▶ _Entries supplied_
***
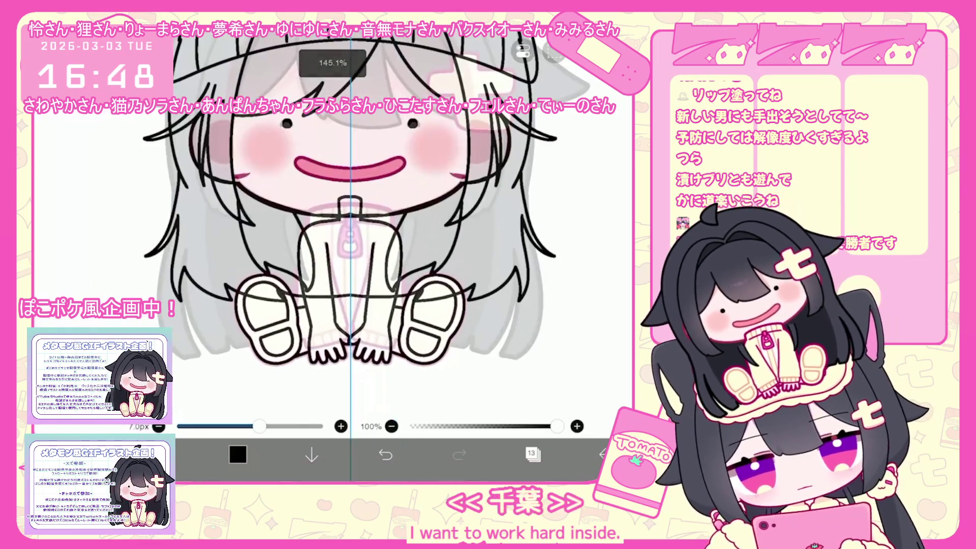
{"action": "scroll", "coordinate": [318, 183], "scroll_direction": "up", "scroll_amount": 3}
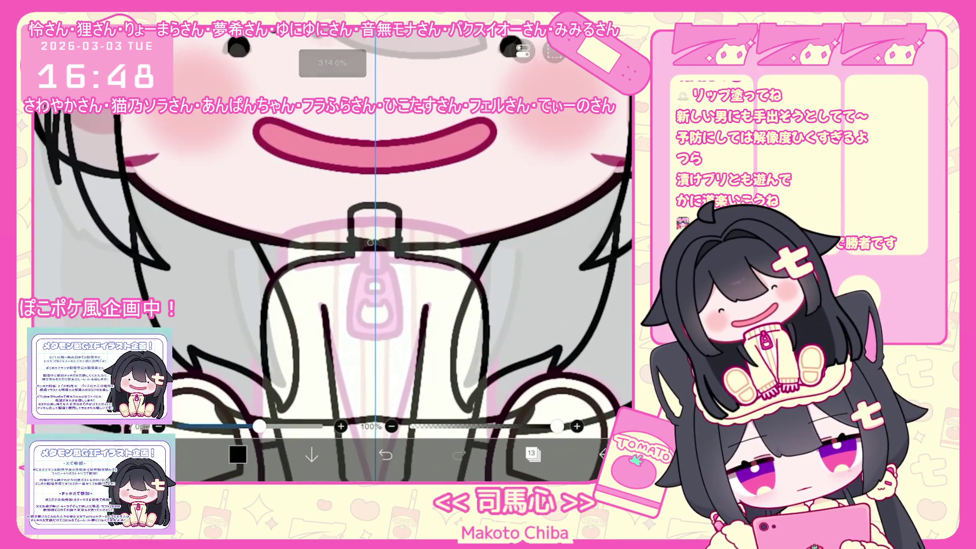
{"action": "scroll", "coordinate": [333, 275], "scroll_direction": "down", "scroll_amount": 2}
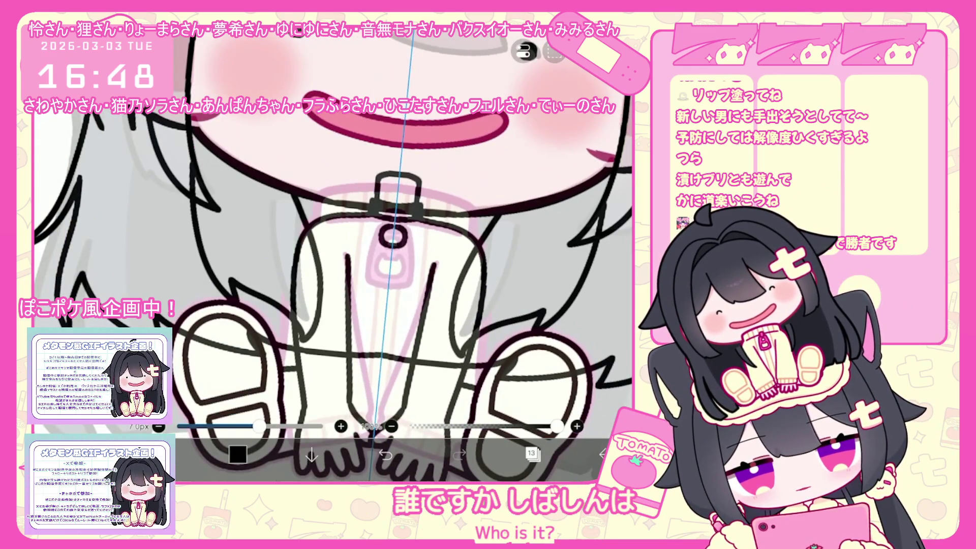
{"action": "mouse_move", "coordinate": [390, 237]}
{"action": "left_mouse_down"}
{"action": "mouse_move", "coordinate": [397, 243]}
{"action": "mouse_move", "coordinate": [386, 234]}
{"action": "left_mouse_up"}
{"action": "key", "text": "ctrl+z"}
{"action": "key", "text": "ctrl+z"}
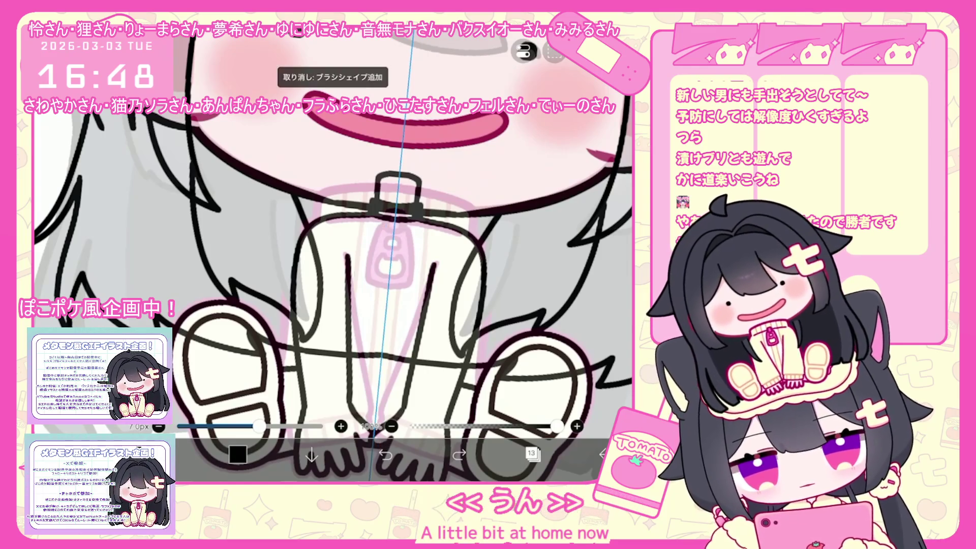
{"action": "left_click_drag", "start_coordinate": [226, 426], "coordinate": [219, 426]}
***
▶ _Work to complete_
For each line in the data that contains the string "coordinate", give a copy of that line.

▶ _Answer for the task_
{"action": "scroll", "coordinate": [318, 183], "scroll_direction": "up", "scroll_amount": 3}
{"action": "scroll", "coordinate": [333, 275], "scroll_direction": "down", "scroll_amount": 2}
{"action": "mouse_move", "coordinate": [390, 237]}
{"action": "mouse_move", "coordinate": [397, 243]}
{"action": "mouse_move", "coordinate": [386, 234]}
{"action": "left_click_drag", "start_coordinate": [226, 426], "coordinate": [219, 426]}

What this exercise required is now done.